In the article about Trump's criminal trial, what is the courtroom's size compared to?

---- Text passage

Sun. May 26th, 2024

Get Ready for a Historic Moment: Trump About to Face First U.S. President Criminal Trial!

Alex Thompson By Alex Thompson May12,2024

It’s a day former President Trump hoped would never come. 

After a relentless pursuit for delay, Trump will make history Monday morning by taking his seat at the defense table in a Manhattan courtroom, where the first criminal trial of a former U.S. president will begin. 

For four days a week – for six or more weeks – the presumptive Republican nominee will sit in a dingy room roughly the size of a basketball court face-to-face with 12 New Yorkers who will decide whether to make Trump a convicted felon before he goes before voters this November. 

The start of jury selection marks a monumental moment in Trump’s intertwined political and legal campaigns, where the former president’s criminal cases have become an inherent component of his third bid for a shot at the White House.

--------
---- Stored rows

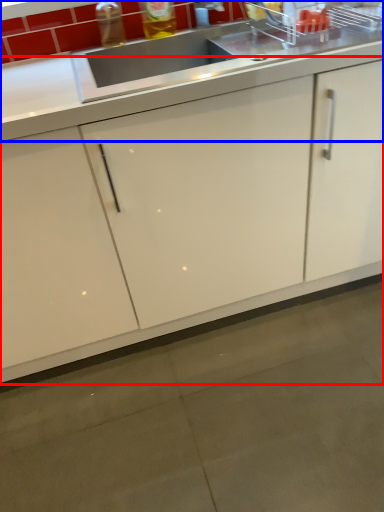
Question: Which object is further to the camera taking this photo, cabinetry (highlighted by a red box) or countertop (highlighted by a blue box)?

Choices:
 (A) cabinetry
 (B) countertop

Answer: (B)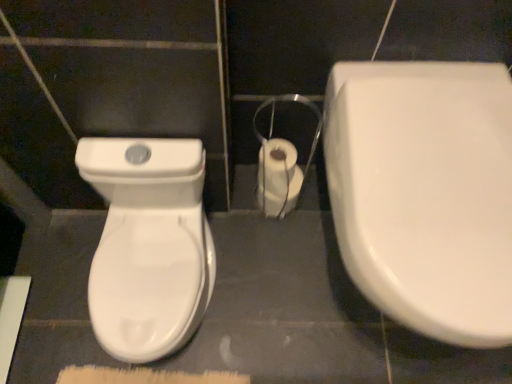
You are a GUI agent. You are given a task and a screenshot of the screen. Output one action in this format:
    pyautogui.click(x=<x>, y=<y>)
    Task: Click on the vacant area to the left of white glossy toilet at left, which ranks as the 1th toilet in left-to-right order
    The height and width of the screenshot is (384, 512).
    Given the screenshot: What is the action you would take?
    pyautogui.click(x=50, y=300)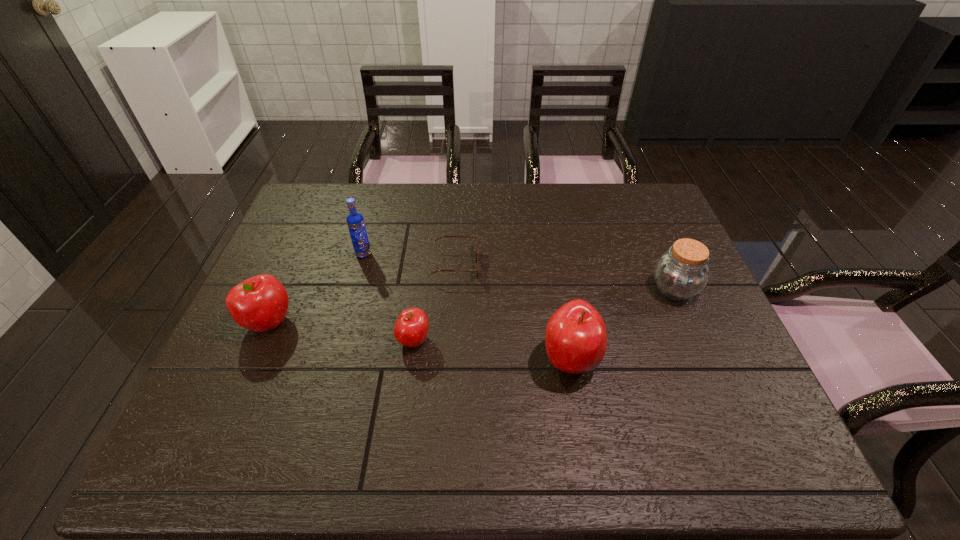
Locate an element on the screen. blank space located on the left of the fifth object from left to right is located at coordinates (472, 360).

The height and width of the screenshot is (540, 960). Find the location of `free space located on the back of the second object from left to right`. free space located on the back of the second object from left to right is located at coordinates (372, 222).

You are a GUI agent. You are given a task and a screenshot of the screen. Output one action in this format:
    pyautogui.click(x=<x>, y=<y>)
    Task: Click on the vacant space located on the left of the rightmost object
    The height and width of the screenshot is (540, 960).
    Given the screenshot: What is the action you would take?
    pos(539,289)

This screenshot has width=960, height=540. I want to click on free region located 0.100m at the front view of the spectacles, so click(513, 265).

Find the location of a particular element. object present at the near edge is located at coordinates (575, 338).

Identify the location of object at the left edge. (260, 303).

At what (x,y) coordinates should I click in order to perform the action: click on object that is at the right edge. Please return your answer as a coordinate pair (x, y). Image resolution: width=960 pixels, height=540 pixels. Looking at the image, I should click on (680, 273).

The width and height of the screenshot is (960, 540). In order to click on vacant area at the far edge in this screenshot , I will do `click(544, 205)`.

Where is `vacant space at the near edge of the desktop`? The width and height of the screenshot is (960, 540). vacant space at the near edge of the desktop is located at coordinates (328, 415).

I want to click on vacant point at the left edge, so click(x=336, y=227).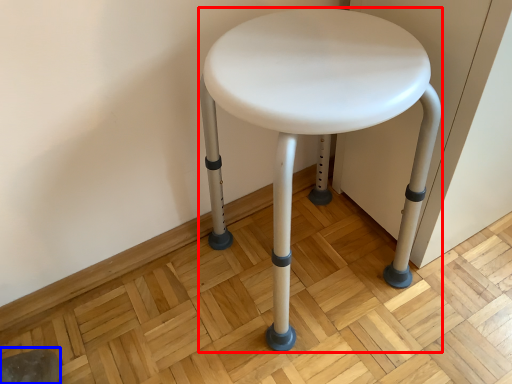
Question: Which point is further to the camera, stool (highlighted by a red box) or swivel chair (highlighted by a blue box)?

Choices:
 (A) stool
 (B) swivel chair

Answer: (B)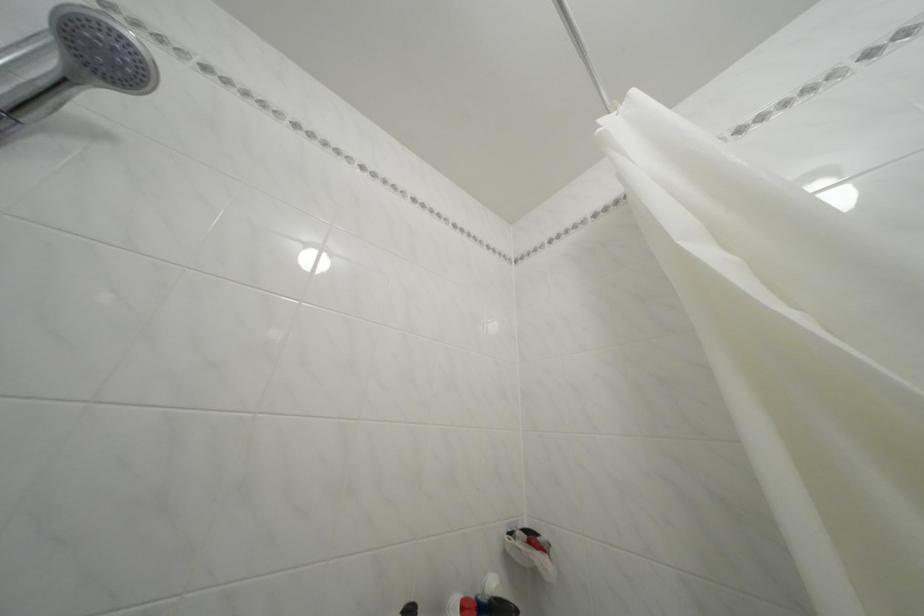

--------

— Answer to this exercise —
Roughly the size of a basketball court.